Follow that up with the same group of people led by Julia Gillard (otherwise employed to make employing people harder) spending even more billions of taxpayers’ money on assorted school buildings throughout the country, needed or not. Of course, they were all needed in the sense that if the government came along an offered to build you an extra room free you might say yes. Now imagine that you build halls, when classrooms are needed or libraries when halls are needed and refuse to do things that are really needed and put in place a system which means that everything costs a lot more than is normally the case. Obviously you might question whether the plot has become too unrealistic but our intrepid author has not finished yet.

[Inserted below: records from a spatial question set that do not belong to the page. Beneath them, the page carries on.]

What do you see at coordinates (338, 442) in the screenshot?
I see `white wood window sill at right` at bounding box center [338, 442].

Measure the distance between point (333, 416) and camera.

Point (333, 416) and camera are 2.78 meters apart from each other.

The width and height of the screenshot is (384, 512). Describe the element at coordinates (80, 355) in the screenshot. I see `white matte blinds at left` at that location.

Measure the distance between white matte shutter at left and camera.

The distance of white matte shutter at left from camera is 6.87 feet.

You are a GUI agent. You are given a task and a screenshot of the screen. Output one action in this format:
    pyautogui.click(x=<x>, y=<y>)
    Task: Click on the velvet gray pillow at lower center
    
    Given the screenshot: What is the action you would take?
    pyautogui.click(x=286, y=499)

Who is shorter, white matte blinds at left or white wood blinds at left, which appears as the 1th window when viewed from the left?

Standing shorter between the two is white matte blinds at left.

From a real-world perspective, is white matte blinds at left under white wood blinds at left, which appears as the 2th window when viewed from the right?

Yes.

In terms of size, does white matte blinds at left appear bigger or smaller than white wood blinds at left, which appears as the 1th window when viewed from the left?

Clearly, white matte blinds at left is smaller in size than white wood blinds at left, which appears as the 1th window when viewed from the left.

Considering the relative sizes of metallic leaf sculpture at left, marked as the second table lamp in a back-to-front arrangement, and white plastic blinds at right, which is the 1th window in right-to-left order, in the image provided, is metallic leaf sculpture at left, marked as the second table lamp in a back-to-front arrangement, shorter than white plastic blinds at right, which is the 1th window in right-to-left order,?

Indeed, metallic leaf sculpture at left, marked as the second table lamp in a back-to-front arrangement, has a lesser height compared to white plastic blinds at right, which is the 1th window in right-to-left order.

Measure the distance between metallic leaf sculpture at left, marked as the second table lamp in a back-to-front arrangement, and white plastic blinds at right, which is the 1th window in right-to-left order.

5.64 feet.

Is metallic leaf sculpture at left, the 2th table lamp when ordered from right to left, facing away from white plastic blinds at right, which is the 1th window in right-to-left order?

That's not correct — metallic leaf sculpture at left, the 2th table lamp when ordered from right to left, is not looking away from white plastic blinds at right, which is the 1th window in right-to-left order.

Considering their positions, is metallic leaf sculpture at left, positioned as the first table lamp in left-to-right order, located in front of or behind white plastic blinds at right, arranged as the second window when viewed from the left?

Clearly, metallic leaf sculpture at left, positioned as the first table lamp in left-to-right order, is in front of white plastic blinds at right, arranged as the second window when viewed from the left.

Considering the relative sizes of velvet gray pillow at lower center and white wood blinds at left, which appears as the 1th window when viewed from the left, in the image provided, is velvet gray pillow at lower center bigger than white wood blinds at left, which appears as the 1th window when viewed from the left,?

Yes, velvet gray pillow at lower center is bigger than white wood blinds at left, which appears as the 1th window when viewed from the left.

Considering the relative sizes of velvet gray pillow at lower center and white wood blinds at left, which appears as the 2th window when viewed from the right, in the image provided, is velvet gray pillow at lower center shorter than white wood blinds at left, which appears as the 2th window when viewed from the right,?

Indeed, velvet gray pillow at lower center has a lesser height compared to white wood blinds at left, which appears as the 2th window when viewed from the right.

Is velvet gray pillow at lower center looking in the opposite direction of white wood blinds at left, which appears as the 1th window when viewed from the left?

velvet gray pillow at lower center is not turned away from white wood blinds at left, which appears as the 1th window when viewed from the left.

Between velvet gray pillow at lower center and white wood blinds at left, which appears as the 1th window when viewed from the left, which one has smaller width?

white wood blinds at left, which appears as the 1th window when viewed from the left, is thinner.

In a Rex Connor moment, Stephen Conroy, without any cost-benefit study, announces he wants to spend $43 billion on crisscrossing the country with fibre optic cable, with private sector involvement assumed. Retrospectively – yes, really, retrospectively – a study is commissioned to see whether the scheme passes muster. Unsurprisingly, the study suggests that it is best to keep the scheme in public hands for 15 years. Why, because the private sector is prone to acting rationally and wouldn’t touch it with a barge pole. Exactly what will world’s best practice communications look like in 15 years? Nobody knows. Maybe if you are building a high speed rail link from Sydney to Melbourne it is safe to assume that teleporting people will not be around in 15 years’ time, but when you are talking about transporting bits of information, 15 years is an eternity.

The final plot line is to commission a publicly funded review of the taxation system; to sit on the report for some months; engage in no public consultation, and then to announce a huge increase in taxation on those companies which are the engine room of Australia’s economy. But if that in itself doesn’t generate enough laughter you add the lines of experienced thespians: Kevin Rudd, Wayne Swan and Martin Ferguson. To paraphrase with theatrical license: “It is all okay because foreigners – and, in parenthesis, I exclude, with specificity, from any pejorative connotations of that comment any possible imagined slight, barb or criticism of any kind whatsoever that may be inferred to be directed towards our friends the Chinese, who I admire greatly and I want to be absolutely crystal clear about that – own a lot of the mining industry.”(Rudd). “Unless we tax the bejesus out of the mining companies don’t expect any superannuation goodies; it’s all interdependent you know. No tax, no goodies.” (Swan) “It’s all the mining companies’ fault in talking down their share prices; nothing at all to do with us. Hello, hello, is anybody listening can someone please tell me how what I say ever makes any sense?” (Ferguson)

I am not sure how the denouement reads; hopefully with a new, less farcical, government.